Energy Intelligence – March 22 – Canadian Firm Advances Geothermal Drilling

March 27, 2023

To view the article, visit https://www.energyintel.com/00000186-e1c0-df95-adaf-fbfa87270000.

 

Deep Earth Energy CEO Kirsten Marcia tells Energy Intelligence that her company has “cracked the code” for geothermal energy via horizontal drilling, starting with a project slated to generate electricity next year by tapping heat from beneath Canada’s portion of the Bakken formation. It’s an innovation she believes will set the stage for wider deployment of the technology throughout the region and perhaps elsewhere. “Our drilling design is the first application of horizontal drilling for power production. It is quite possible to extend it through the larger Williston Basin,” said Marcia. The Bakken oil formation is part of the Williston Basin, which straddles parts of Canada and the US.

Based in Saskatchewan, Deep is just one among a growing list of players aiming to tap the Earth’s heat to produce renewable electricity. Long a laggard behind wind and solar, geothermal energy’s commercial power potential has for decades been confined to just a very few places, such as in volcanic Iceland, where heat from the interior of the planet can be easily tapped. Now, a slew of companies, including many E&Ps and oil-field service firms, are angling to leverage their geotechnical expertise toward making geothermal power a commercial reality.
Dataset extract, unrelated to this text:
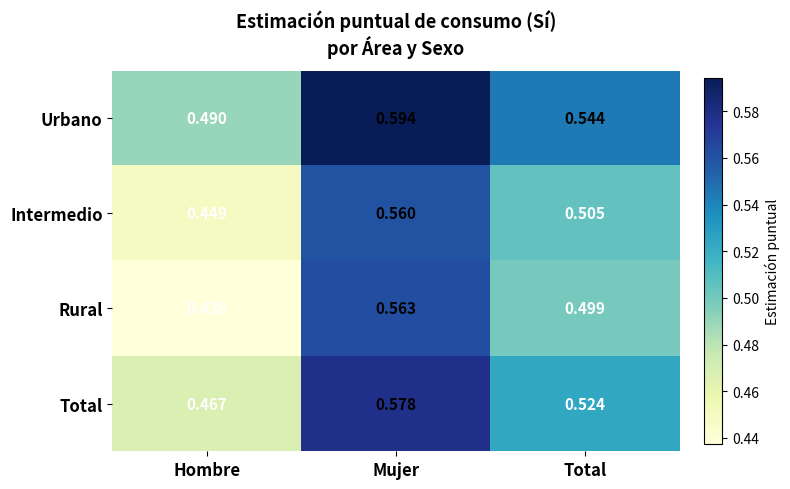

Which category has the lowest value across all series?

Hombre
Deep operates near the US border, where it has drilled wells that tap the very base of the Williston. Geothermal wells are normally drilled vertically, said Marcia, but this ultimately limits the amount of energy that can be produced. “Fluid capacity is key. Our project requires a great deal of fluid injection and we were limited in how much fluid we could produce out of a vertical well,” Marcia says. This led Deep to seize upon horizontal drilling as a solution, but it took a while to work out a well design and field development plan that ensured that enough fluid could be injected, heated and extracted.

Tinkering and Tests

“We spent years getting it right,” Marcia said. The company spent much of that time tinkering with designs, modeling geothermal systems, and drilling a total of six test wells between 2018 and 2021. Deep finally settled on a “ribcage” layout that combines, just like in modern shale drilling, a well uniting a central horizontal shaft with many daughter wells extending from the central well. The design, Marcia points out, is “standard procedure” in the hydrocarbon industry, which Deep says routinely drills wells with “equivalent depth, lateral length and step-outs in resource plays throughout the Western Canadian Sedimentary Basin.”

Deep’s immediate plans envision drilling 10 horizontal production and eight injection wells drilled to an approximate vertical depth of 3,500 meters (11,840 feet) into the Deadwood formation, the deepest sedimentary unit in the Williston. Each will have laterals extending 3,000 meters-4,000 meters, resulting in a total length of about 7,000 meters. The pairs will in turn be separated by about 750 meters, while each production well will have an electric submersible pump installed downhole. Injected fluid is heated by the Earth to about 120°C (260°F), extracted, and used to produce electricity via Organic Rankine Cycle technology before reinjection.

The company estimates that its first 25 megawatts of developed power, or enough to supply about 25,000 households, will use 10% of Deep’s nearly 40,000 hectare (100,000 acre) lease — the entirety of which could “support the build-out of multiple power facilities greater than 200 MW.” Capital outlay for the initial 25 MW plant will run C$8 million (US$6 million) per megawatt, or C$40 million total, a figure Deep believes will fall as it gains experience building and running its geothermal plants. Construction is slated to begin later this year with two well pairs producing a combined 5 MW of power that has been contracted to the provincial utility, SaskPower, starting next summer. Once on line, the company claims it will be Canada’s “first 100% naturally sourced geothermal power facility.”